Almost everybody does it. There is an official report from every broker. (Maybe, SEC 605/606 report). There is no fine for selling order flow.
You mean like MainStreetMedia's fake news? https://markets.businessinsider.com...shows-risk-investing-game-2019-11-1028685860#
Payment for order flow Bloomberg News reported in October 2018 that Robinhood had received almost half of its revenue from payment for order flow.[49] The company later confirmed this on its corporate website when asked by CNBC.[50] The Wall Street Journal found that Robinhood "appears to be taking more cash for orders than rivals," by up to a 60-to-1 ratio, according to its regulatory filings.[51] FINRA fined Robinhood $1.25M in December 2019 for failing to ensure that its customers received the best price for orders. All of Robinhood's trades between October 2016 and November 2017 were routed to companies that paid for order flow, and the company did not consider the price improvement which may have been obtained through other market makers.[52] -Wikipedia but you can verify all the sources! So, what are your sources?
Read it again. The fine was for the routing decision to the paying MM even when there was a better price with the non-paying MM's. What I said still stands: There is no fine for selling order flow. It is common practice and generally legal. Sources? For one, I recommended an SEC document.

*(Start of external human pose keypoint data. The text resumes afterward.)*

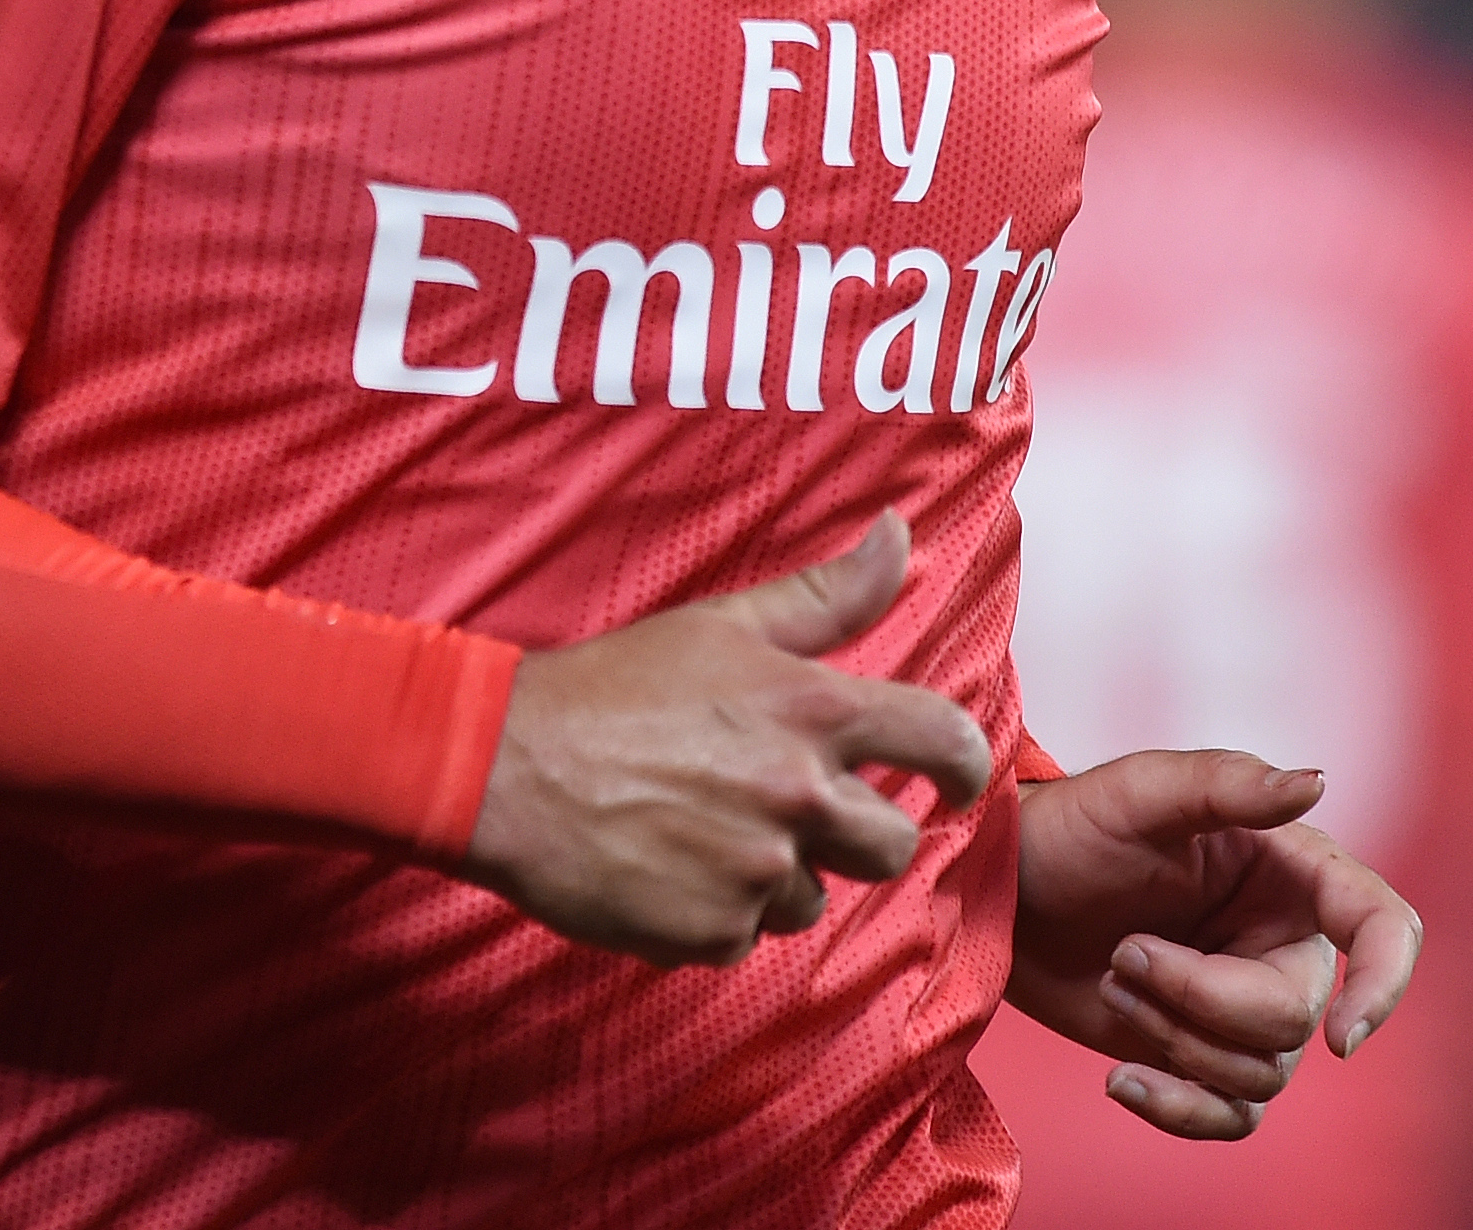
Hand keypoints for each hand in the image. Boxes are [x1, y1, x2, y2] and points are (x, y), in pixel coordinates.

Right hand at [461, 510, 996, 965]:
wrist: (504, 766)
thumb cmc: (614, 687)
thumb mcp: (724, 624)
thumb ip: (830, 594)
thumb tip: (901, 535)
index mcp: (814, 712)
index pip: (945, 742)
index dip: (967, 765)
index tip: (956, 779)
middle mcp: (801, 797)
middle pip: (891, 844)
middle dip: (856, 832)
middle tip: (791, 807)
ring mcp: (758, 873)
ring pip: (815, 897)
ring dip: (778, 874)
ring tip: (706, 828)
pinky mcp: (713, 934)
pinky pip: (749, 937)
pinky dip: (718, 912)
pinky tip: (670, 865)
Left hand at [1008, 749, 1422, 1139]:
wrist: (1009, 891)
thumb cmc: (1077, 826)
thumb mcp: (1142, 790)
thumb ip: (1228, 782)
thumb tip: (1317, 783)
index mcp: (1292, 874)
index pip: (1382, 926)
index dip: (1383, 985)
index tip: (1342, 1039)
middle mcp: (1282, 943)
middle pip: (1294, 1019)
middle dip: (1200, 998)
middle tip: (1126, 952)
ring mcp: (1243, 1007)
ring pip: (1258, 1074)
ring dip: (1172, 1036)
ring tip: (1113, 979)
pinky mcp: (1200, 1056)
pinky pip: (1229, 1117)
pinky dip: (1177, 1109)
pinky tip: (1120, 1081)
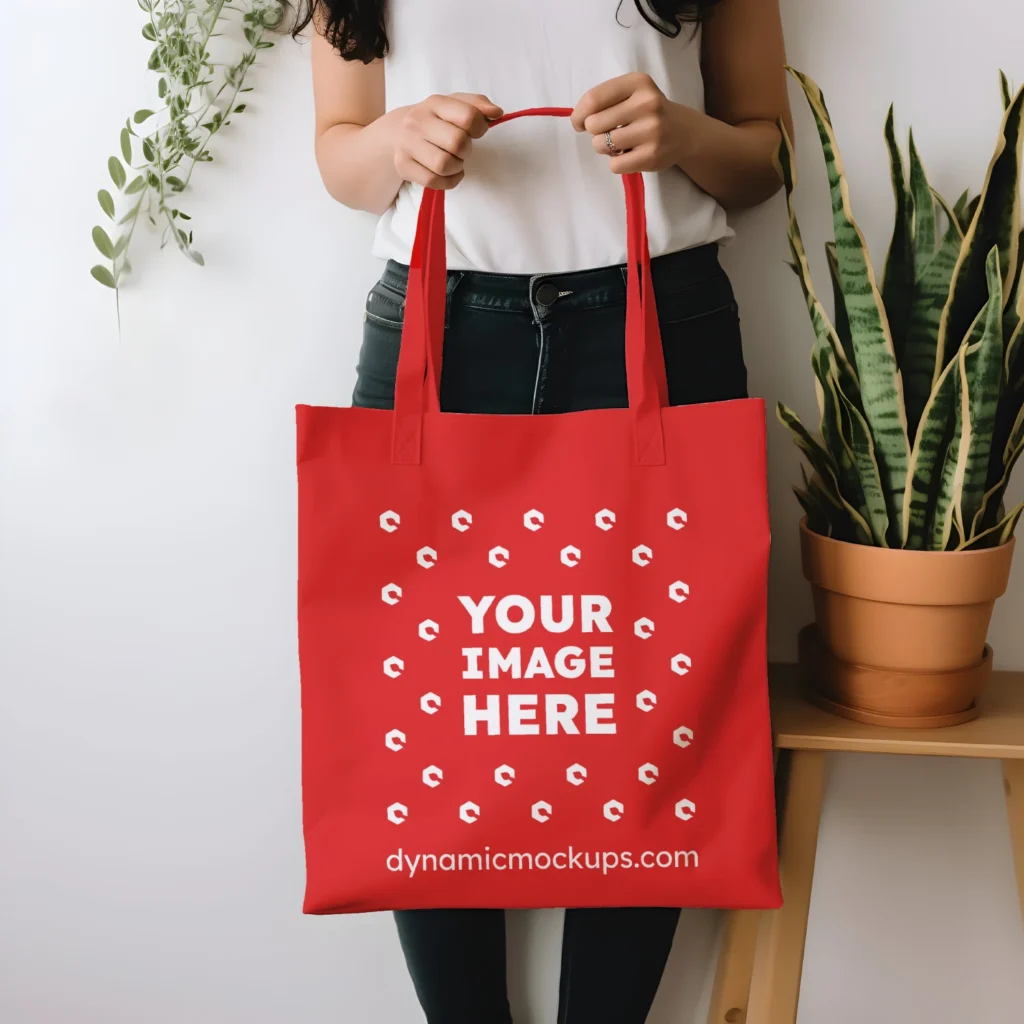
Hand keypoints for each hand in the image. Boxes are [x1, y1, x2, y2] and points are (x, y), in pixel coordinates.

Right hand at [393, 93, 503, 189]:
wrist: (397, 133)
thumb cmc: (435, 121)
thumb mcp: (455, 106)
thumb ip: (478, 105)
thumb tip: (497, 113)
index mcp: (434, 103)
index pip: (468, 116)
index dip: (480, 128)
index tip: (476, 131)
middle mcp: (417, 121)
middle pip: (457, 143)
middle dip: (466, 150)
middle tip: (461, 149)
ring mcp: (407, 144)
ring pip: (444, 165)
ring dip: (457, 167)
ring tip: (454, 161)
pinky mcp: (403, 166)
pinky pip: (434, 181)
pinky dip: (449, 181)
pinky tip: (449, 174)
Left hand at [571, 73, 693, 173]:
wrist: (684, 132)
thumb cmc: (648, 112)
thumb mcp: (632, 94)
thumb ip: (604, 100)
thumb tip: (578, 120)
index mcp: (638, 83)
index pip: (594, 99)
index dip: (579, 114)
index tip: (579, 122)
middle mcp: (647, 103)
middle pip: (594, 124)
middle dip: (594, 132)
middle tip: (608, 132)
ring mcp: (651, 130)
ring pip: (601, 145)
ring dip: (604, 148)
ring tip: (619, 143)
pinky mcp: (652, 156)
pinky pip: (614, 165)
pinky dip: (616, 163)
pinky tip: (629, 155)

Robinhood reportedly installed bulletproof glass after frustrated traders kept showing up at its office Frustrated traders occasionally show up at Robinhood's California headquarters, The New York Times reported. According to the paper, things got so bad that Robinhood eventually installed bulletproof glass near the entrance. The app pioneered free stock trading, but its gamelike interface and availability of highly risky products have put it under intense scrutiny. So many frustrated traders have showed up at Robinhood's Silicon Valley headquarters that the stock-trading app installed bulletproof glass, The New York Times reported this week. An explosion of stock-market volatility as the global economy grapples with a pandemic, coupled with record unemployment, has caused a surge in interest for the app, which pioneered commission-free stock trading for a much younger audience than traditional brokerages. But as Robinhood grew, it added more complex products that are inherently risky. Those products, combined with Robinhood's gamelike interface and relative lack of educational features that are prominent on older platforms, mean there's real risk of massive losses for the platform's traders, who are about 31 years old on average. The company declined to comment about the defenses when asked by Business Insider. It declined to share user-performance statistics with The New York Times. High security is commonplace among well-known tech firms. https://www.businessinsider.com/rob...fter-frustrated-traders-visited-report-2020-7
RH did not "gamify" trading. They turned their customers into a game. The customer thinks he is a trader, RH thinks he is the product.
Both Interactive brokers and Robin Hood have catalyzed the rest of the brokerage industry to upgrade their service to the retail trader. Two areas that need improvement are a more competitive arena to lower margin interest rates and the ability to do create short sales in a timely manner.
"I use it because in my minimum research to trade options, RH required no review. They will happily let me lose money."